这段可怕的经历,给我造成了长期无法愈合的心理阴影。看牙,能躲多远就躲多远吧。
可是,即使来到好山好水的温哥华,该来的麻烦还是会来的。随着年龄的增长,不良生活习惯的积累,另一颗智齿开始出来做妖了。
定居此地以后,不定期地访问牙医,其实已经构成了生活的一部分。听周围朋友们说起在温哥华看牙的故事,都是有说有笑,欢欢喜喜的。本地发达的口腔医学体系,一定有它的价值和魅力。
环境的影响还是挺大的。巨大的阴影随着岁月流逝已经淡去。一位年龄相仿的朋友在朋友圈的分享,让我鼓足勇气决定正面这个问题。所以,当我的牙医检查了X光片,认真建议让我把野蛮生长无果的左下智齿给拔了的时候,我终于同意了。
于是,有了这个全新的体验。
和20年前的经历相比,我才知道什么叫做专业,两国之间的医疗水平真正差异在哪里。
当年的疼痛仿佛还在身边,所以在选择局部麻醉和全身麻醉时,我毅然选择了后者,虽然内心也嘀咕,“这么一个手术也至于用到全麻?”但据说本地人多选择全麻,那就一定有道理。
预约拔牙以后,诊所的邮件和短信随之跟进:要空腹,而且绝对不能开车也不要坐公交,要有人陪伴。千叮咛万嘱咐,郑重其事的样子让你想忽视都不行。
到了诊所,两位助理小姐姐笑容可掬。这让原本有点紧张的我,自然放松了下来。一位助理例行公事地给出一些文件让我签字。另一位则轻声细语让我躺在病床上,把一些仪器线头接在身上的不同部位。大概是监听心脏的仪器,我听到了“嘟嘟”、“嘀嘀”的声音,仪器开始工作了。血压正常,心跳正常。戴上深色眼镜,诊所窗外的明亮暗了下来。一会儿牙医进来了,和我确认是要拔智齿,再次肯定,就是一个小手术,不用担心。

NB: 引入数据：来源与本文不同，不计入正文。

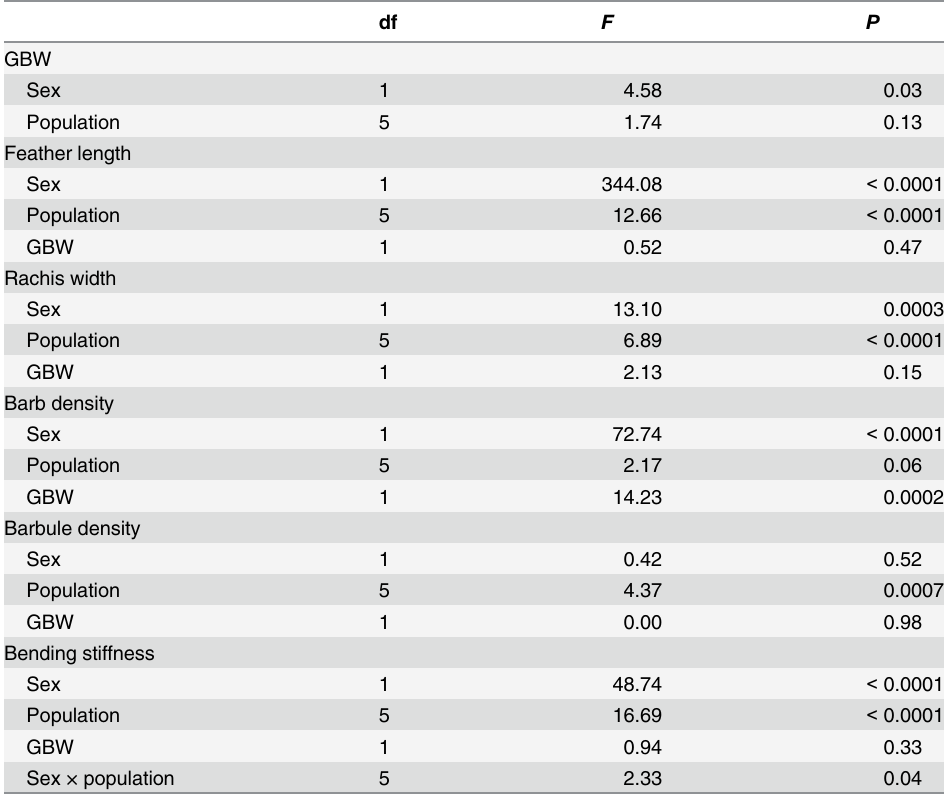
Table 4. Linear models of the relationship between quality traits and GBW of the outermost tail feather (Ta6) of male and female barn swallows from six European populations. df F P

助理提示说要给麻醉了。然后,都没有经历两眼一黑,我顿时失去了知觉。
醒来就和睡过去一样突然。我睁开双眼,只有一位助理在房间里,正背对着我整理文件。看我醒来,回头嫣然一笑,醒了?你的同伴已经在门口了。
此时的我不敢相信。我就睡了一觉,手术呢?我脱口而出,手术做完了?助理温柔地回答,是的,已经拔完了。东西都放在门口了,你的同伴拿着呢。
就这样,一觉醒来,那颗恼人的智齿没了。那位神龙见首不见尾的牙医,因为近视又戴着深色眼镜,只在我脑海中留下一个浅浅的背影。而那种钻心的疼痛,金属摩擦恐怖的声音,竟然不存在?我不是在做梦吧?
麻醉剂的作用还在,我昏头昏脑地听凭助理和我同事扶我走出来。完成刷卡缴费,助理把处方和其他东西交给我同事,事先说好的,她负责把我送回家。回家整理东西,发现拔出的智齿装在一个小盒子里当作纪念物也一并交给我了。身体发肤,受之父母。那一刻,感觉很奇妙。
吃药,睡觉,这是后续的操作,反正一切遵医嘱。
第二天,诊所的后续跟进电话打了进来,问了问情况,又嘱咐了几句。整个拔牙过程完美结束。左脸颊虽肿起来老高,有隐隐的疼痛,在止疼片的作用下可以忽略不计了。同时,诊所给了一份居家护理提示,从术后可能发生的出血、淤肿和疼痛怎么处理,麻醉术后注意事项,到吃什么饭,怎么清洁口腔,都做了详尽的说明。就好像一个没长大的孩子,面对父母的体贴叮咛和照顾,顿时安全感爆棚。
20年,同一种手术,两种截然不同的体验,天差地别。
说起来,虽然我本人对看牙一直很抗拒,洗牙等必要的措施也是能拖就拖,但对于孩子的牙齿,倒是一点不敢含糊。这些年,因为孩子的一口牙,辗转在本市的各种牙医诊所,见证了牙科的复杂、精细和专业。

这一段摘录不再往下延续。